연구 소개

  • 연구
  • 연구 소개

Stereo Confidence Estimation via Locally Adaptive Fusion and Knowledge Distillation

  • AI융합대학
  • 2022-09-06

김선옥 교수의 연구실에서 발표한 논문 "Stereo Confidence Estimation via Locally Adaptive Fusion and Knowledge Distillation"이 "IEEE Transactions on Pattern Analysis and Machine Intelligence (TPAMI)"에 게재 승인되었다. IEEE TPAMI는 세계 최고 권위의 인공지능 학술지 중 하나로, Impact factor가 24.3점에 달한다. 본 연구는 김선옥 교수가 제 1 저자로 주도했으며, 스위스의 로잔 연방 공과대학교(EPFL), 연세대학교, 고려대학교, 이화여자대학교가 공동으로 참여하였다. 


 


[Figure 1] Network configuration in knowledge distilation framework


 

Stereo confidence estimation aims to estimate the reliability of the estimated disparity by stereo matching. Different from the previous methods that exploit the limited input modality, we present a novel method that estimates confidence map of an initial disparity by making full use of tri-modal input, including matching cost, disparity, and color image through deep networks. The proposed network, termed as Locally Adaptive Fusion Networks (LAF-Net), learns locally-varying attention and scale maps to fuse the tri-modal confidence features. Moreover, we propose a knowledge distillation framework to learn more compact confidence estimation networks as student networks. By transferring the knowledge from LAF-Net as teacher networks, the student networks that solely take as input a disparity can achieve comparable performance. To transfer more informative knowledge, we also propose a module to learn the locally-varying temperature in a softmax function. We further extend this framework to a multiview scenario. Experimental results show that LAF-Net and its variations outperform the state-of-the-art stereo confidence methods on various benchmarks.

 

  

 

[Figure 2Confidence maps on KITTI 2015 dataset

 

 

We presented LAF-Net that estimates confidence with tri-modal input, including matching cost, disparity, and color image through deep networks. The key idea of the proposed method is to design locally adaptive attention and scale inference networks to generate optimal fusion weights. In addition, the confidence estimation performance is further improved with recursive refinement networks.
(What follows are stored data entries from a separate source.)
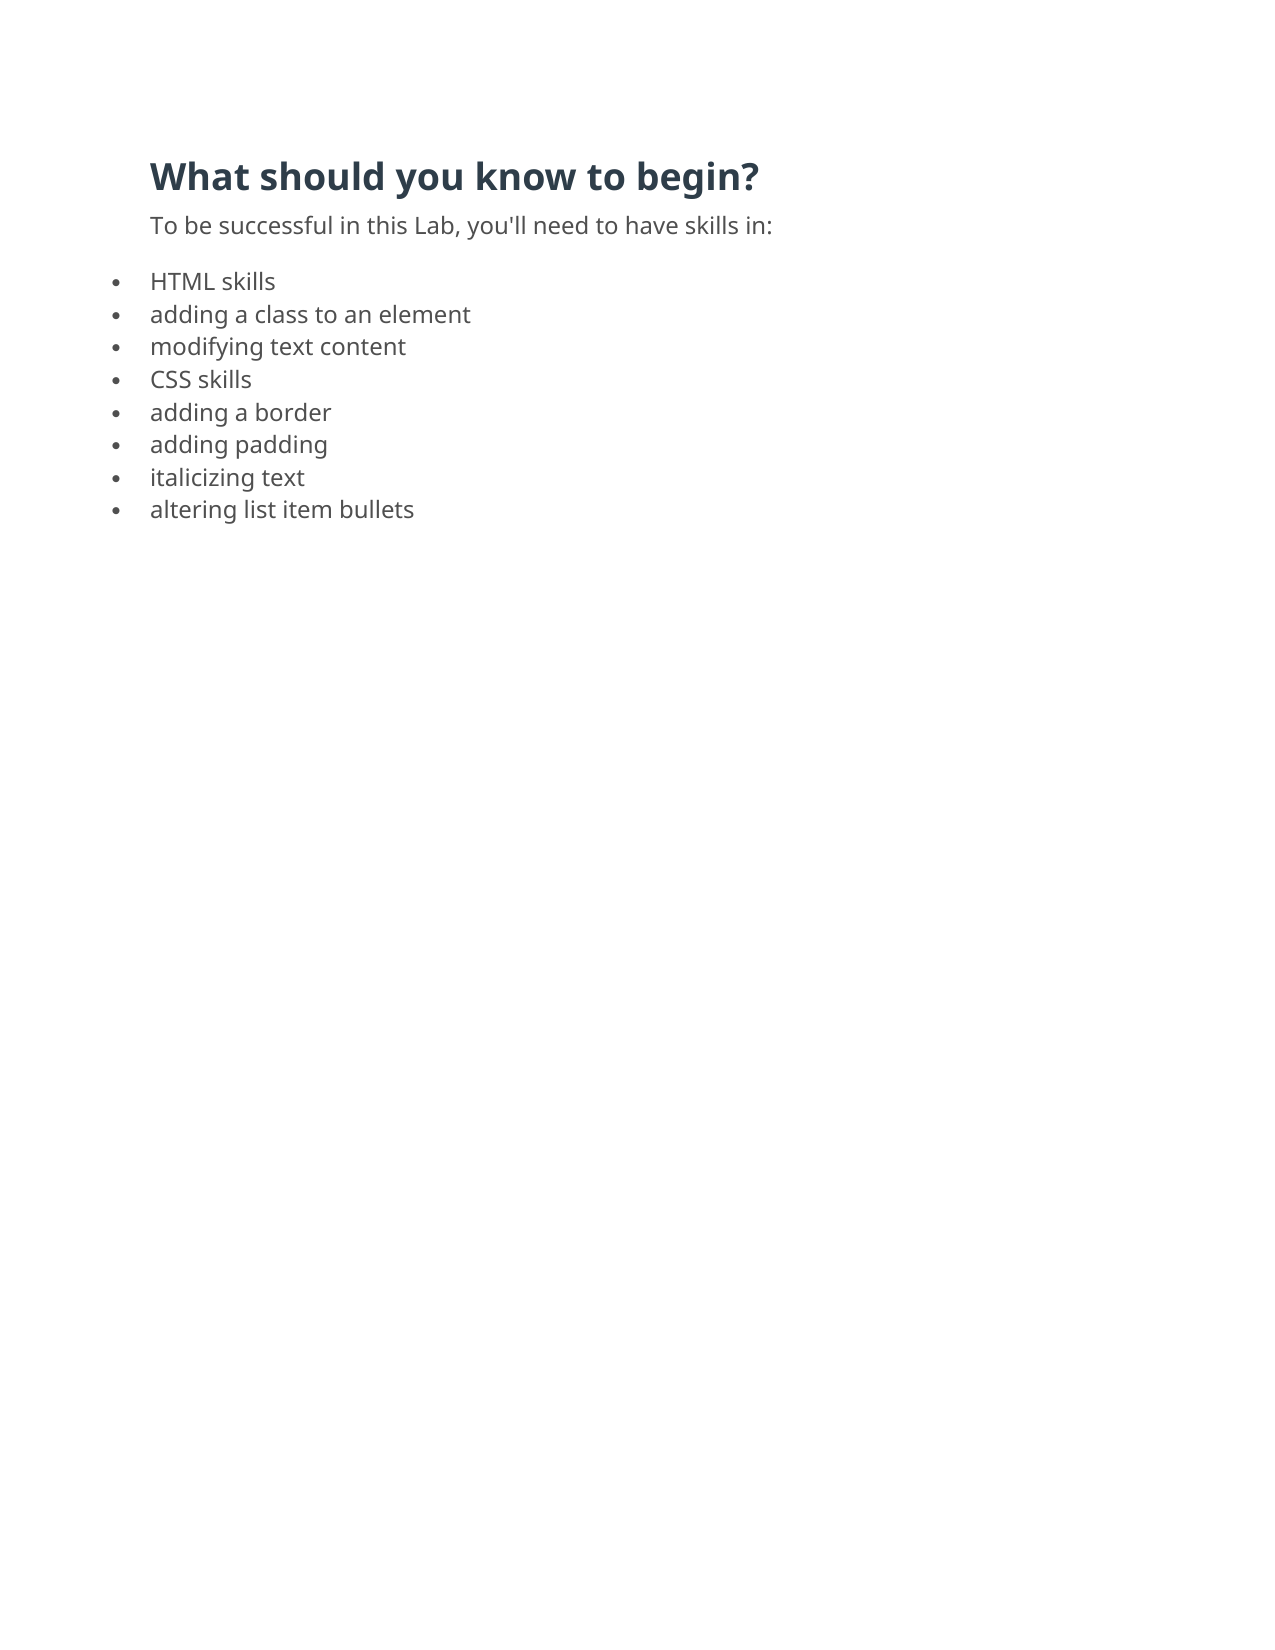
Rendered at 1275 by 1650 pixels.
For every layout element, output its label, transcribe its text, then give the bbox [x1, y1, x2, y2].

text What should you know to begin? [150, 150, 1125, 201]
text To be successful in this Lab, you'll need to have skills in: [150, 209, 1125, 241]
list italicizing text [112, 461, 1125, 493]
list adding padding [112, 428, 1125, 461]
list altering list item bullets [112, 493, 1125, 526]
list CSS skills [112, 363, 1125, 395]
list HTML skills [112, 265, 1125, 297]
list adding a border [112, 395, 1125, 428]
list adding a class to an element [112, 297, 1125, 330]
list modifying text content [112, 330, 1125, 363]
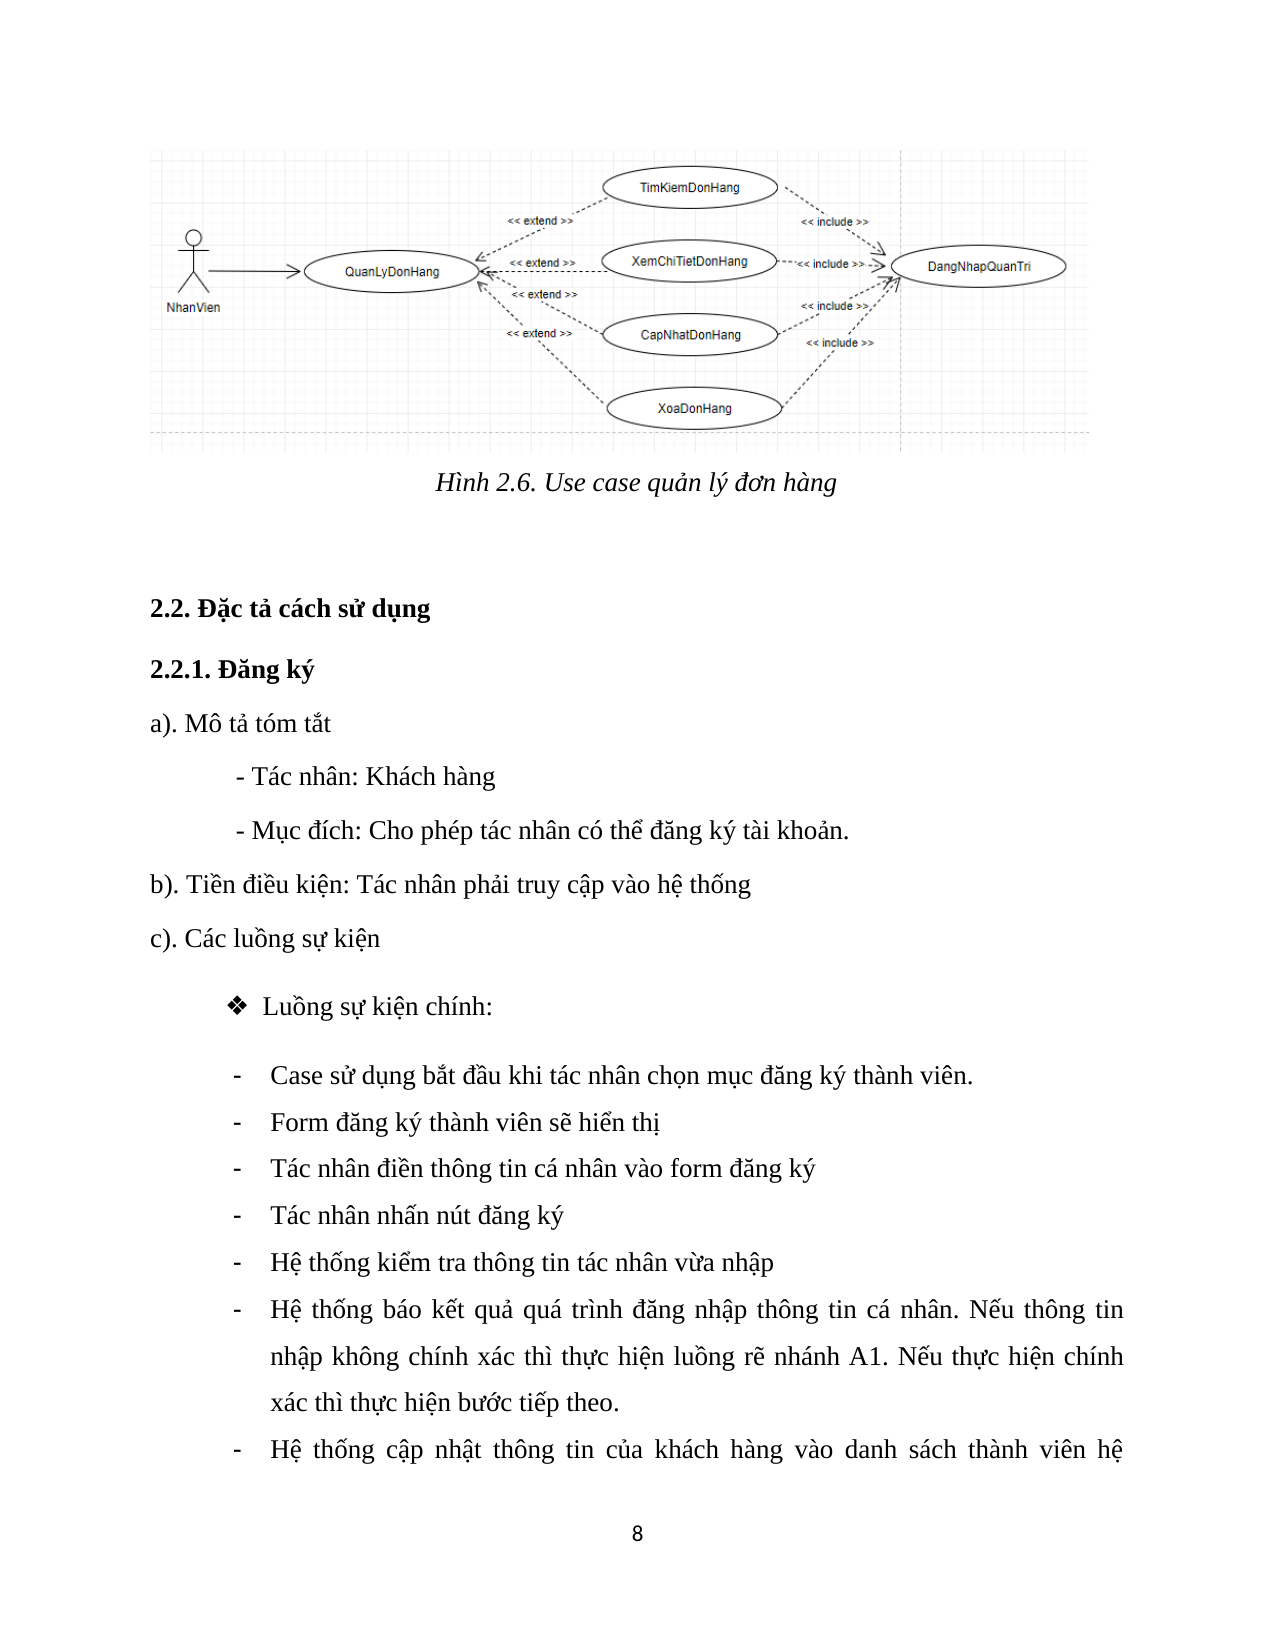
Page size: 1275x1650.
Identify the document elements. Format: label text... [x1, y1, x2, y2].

text b). Tiền điều kiện: Tác nhân phải truy cập vào hệ thống [150, 868, 1125, 899]
text - Mục đích: Cho phép tác nhân có thể đăng ký tài khoản. [150, 814, 1125, 845]
text 2.2.1. Đăng ký [150, 653, 1125, 684]
subtitle 2.2. Đặc tả cách sử dụng [150, 593, 1125, 624]
text - Tác nhân: Khách hàng [150, 760, 1125, 792]
list Form đăng ký thành viên sẽ hiển thị [233, 1106, 1125, 1137]
picture [150, 150, 1089, 453]
text Hình 2.6. Use case quản lý đơn hàng [150, 466, 1125, 498]
list Hệ thống báo kết quả quá trình đăng nhập thông tin cá nhân. Nếu thông tin nhập không chính xác thì thực hiện luồng rẽ nhánh A1. Nếu thực hiện chính xác thì thực hiện bước tiếp theo. [233, 1293, 1125, 1418]
list Case sử dụng bắt đầu khi tác nhân chọn mục đăng ký thành viên. [233, 1059, 1125, 1090]
list Tác nhân nhấn nút đăng ký [233, 1199, 1125, 1231]
text a). Mô tả tóm tắt [150, 707, 1125, 738]
list Hệ thống kiểm tra thông tin tác nhân vừa nhập [233, 1246, 1125, 1277]
list Tác nhân điền thông tin cá nhân vào form đăng ký [233, 1152, 1125, 1184]
text c). Các luồng sự kiện [150, 922, 1125, 953]
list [233, 1433, 1125, 1464]
list Luồng sự kiện chính: [225, 975, 1125, 1031]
In addition, we presented an effective confidence estimator through knowledge distillation using the LAF-Net taking tri-modal input as teacher, where we learned the locally varying temperature which is effective in transferring more informative value to student networks. The proposed method has competitive accuracy with simpler networks than teacher. We further applied the proposed framework to multiview stereo confidence estimation which demonstrates the generalization ability of the proposed framework. A direction for further study is to examine how confidence estimation networks could be learned in an unsupervised manner.